事故物件とは「心理的瑕疵」のある物件のことで、「瑕疵」とは本来あるべき品質や状態が契約内容に適合していないことを表します。不動産業界での「瑕疵」は、一般的に物件購入後に見つかる欠陥や傷を指します。
心理的瑕疵のある物件とは、買主が心理的に嫌悪感や抵抗感を抱いてしまい、本来であれば担保されるべき住み心地の良さが阻害される要素を含む物件です。平たく言えば「その事実を知っていれば、契約には至らなかった」物件になります。
つまり、事故物件とは人命にかかわる事件や事故の現場となった不動産のこと。殺人や自殺、事故死、孤独死、火災による死亡や不審死などが起きた物件が該当します。
なお、老衰や病死などの自然死、転落・転倒事故、食事中の誤嚥など不慮の事故死が起きた物件は、事故物件には当てはまりません。ただし、自然死の場合でも、長期間放置されて特殊清掃が必要になった場合は、事故物件として扱われることがあります。
事故物件の告知義務について
不動産にかかわる契約をする場合、宅地建物取引業法により、「重要事項説明」が義務付けられています。相手の判断に重要な影響を及ぼすと考えられる事実については、必ず告知が必要です。

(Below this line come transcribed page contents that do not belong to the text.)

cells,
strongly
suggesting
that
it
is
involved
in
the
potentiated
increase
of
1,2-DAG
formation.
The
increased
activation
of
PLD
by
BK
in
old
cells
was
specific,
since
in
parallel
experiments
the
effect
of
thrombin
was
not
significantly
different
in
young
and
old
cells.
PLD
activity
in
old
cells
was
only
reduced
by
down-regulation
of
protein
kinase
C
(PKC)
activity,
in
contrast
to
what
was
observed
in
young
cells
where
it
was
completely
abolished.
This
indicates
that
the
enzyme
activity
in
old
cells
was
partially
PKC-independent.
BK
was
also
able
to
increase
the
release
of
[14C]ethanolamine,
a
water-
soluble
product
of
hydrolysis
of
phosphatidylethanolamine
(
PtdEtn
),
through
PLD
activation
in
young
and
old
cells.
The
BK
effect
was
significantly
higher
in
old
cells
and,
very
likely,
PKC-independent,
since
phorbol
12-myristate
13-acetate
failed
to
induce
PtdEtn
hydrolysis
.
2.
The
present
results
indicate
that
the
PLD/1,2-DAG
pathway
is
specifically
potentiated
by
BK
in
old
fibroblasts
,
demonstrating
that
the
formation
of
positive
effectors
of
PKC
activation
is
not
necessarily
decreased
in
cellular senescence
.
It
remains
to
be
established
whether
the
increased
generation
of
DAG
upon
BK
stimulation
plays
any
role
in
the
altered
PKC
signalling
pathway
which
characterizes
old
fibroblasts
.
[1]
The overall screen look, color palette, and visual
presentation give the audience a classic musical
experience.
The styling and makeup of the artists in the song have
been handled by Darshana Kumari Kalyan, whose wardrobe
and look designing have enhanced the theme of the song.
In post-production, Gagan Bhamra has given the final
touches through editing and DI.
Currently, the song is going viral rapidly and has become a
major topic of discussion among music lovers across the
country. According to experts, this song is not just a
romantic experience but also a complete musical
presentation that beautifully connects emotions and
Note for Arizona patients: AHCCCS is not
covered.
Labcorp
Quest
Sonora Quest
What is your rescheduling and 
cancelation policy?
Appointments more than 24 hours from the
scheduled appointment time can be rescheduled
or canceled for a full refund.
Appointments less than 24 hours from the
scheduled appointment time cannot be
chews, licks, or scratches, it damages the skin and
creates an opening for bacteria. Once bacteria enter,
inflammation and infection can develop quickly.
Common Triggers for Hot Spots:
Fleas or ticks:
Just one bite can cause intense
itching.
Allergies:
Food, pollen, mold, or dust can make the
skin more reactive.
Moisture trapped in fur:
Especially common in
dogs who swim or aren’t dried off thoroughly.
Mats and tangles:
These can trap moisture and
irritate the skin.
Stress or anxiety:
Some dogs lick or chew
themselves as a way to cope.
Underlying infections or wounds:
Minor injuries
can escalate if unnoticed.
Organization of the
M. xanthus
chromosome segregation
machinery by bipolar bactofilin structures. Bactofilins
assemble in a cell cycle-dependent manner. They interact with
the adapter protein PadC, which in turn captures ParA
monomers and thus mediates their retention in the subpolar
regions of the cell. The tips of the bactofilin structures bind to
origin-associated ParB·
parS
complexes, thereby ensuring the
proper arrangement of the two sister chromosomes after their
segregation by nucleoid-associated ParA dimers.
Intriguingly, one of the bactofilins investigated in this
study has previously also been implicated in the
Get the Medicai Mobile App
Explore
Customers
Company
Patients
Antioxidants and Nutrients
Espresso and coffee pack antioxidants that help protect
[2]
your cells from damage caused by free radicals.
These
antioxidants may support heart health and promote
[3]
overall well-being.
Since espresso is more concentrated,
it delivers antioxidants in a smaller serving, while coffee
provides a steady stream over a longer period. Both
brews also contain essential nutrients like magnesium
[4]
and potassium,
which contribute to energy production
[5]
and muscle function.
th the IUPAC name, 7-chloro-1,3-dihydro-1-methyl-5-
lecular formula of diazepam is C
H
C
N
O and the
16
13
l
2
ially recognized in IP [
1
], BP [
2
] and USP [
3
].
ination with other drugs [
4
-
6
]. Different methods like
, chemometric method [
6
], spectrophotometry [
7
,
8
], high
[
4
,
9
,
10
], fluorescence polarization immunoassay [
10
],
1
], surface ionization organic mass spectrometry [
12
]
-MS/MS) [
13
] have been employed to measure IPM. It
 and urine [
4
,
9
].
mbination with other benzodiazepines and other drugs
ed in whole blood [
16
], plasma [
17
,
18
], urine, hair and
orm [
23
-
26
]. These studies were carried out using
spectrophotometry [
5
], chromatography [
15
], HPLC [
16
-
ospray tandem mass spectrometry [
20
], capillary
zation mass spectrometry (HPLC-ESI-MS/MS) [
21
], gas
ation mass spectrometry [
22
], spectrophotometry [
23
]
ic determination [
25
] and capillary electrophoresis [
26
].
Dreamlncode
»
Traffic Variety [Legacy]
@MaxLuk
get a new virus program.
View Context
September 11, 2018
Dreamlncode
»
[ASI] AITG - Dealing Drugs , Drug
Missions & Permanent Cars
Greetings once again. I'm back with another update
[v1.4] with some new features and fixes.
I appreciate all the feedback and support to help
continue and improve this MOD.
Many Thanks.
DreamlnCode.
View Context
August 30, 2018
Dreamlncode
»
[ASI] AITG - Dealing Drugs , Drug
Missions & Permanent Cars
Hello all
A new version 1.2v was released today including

告知義務は事故物件(心理的瑕疵のある物件)だけでなく、反社会的勢力の事務所や風俗店、墓地などの嫌悪施設が近くにある物件(環境的瑕疵のある物件)などにも発生します。もちろん、雨漏りやシロアリの被害、地盤沈下など、欠陥がある物件(物理的瑕疵のある物件)や、法令上の制限などにより、自由な利用が阻害される物件(法律的瑕疵のある物件)にも、告知義務があるため注意しましょう。
告知義務を怠った場合、買主から損害賠償請求をされたり、詐欺罪に問われたりするおそれもあるため、売主が把握している物件の瑕疵はすべて買主に伝えなければなりません。
事故物件を売却するにはどうしたら良い?
では、事故物件を手放すためにはどのようにしたら良いのでしょうか。事故物件の売主が検討すべき代表的な方法を4つ紹介します。
更地にしてから売却する
心理的瑕疵の原因となる事件・事故は、多くの場合、建物の中で起こっています。そのため、現場となった建物を取り壊し、更地にすることでいくらか嫌悪感を払拭できます。建物付きで売るよりも、需要が見込める可能性も。ただし、売却時の告知義務は果たさなければなりません。
駐車場やコインランドリーなどに転用する
居住用物件として売却するのではなく、駐車場やコインランドリーなど、投資用物件として運用するのもひとつの手です。利益がしっかり出ていれば、買い手もつきやすくなります。ただし、コインパーキングやコインランドリーにする場合は、まとまった初期費用が必要になります。事故物件を転用する場合は、その土地の市場調査が欠かせません。
賃貸物件として売却する
買主の居住用としては買い手がつきづらい事故物件ですが、立地によっては賃貸物件としての需要がある場合も。まずは賃貸として運用して実績を作り、投資用不動産としての評価を高めてから売却を検討しましょう。ただし、居住人(賃貸で借りる人)にも告知義務は発生するため、その点には注意が必要です。
不動産会社に買い取ってもらう
売主の心理的な面から、とにかく早く手放したいケースでは、不動産会社に買い取ってもらうことも検討しましょう。事故物件などの「訳アリ物件」を専門で取り扱っている不動産会社もあります。査定価格よりもかなり低い額になってしまいますが、とにかく早く引き払いたい場合には有効です。
事故物件も売却は可能! ただし告知義務に注意!
心理的な嫌悪感を抱かせる事件や事故の現場となった事故物件は、売却自体はできるものの売買契約前に「重要事項説明」として告知義務が発生する点には注意が必要です。とにかく早く事故物件を手放したい場合は、事故物件を専門で扱う不動産業者に買い取ってもらうことも検討してみましょう。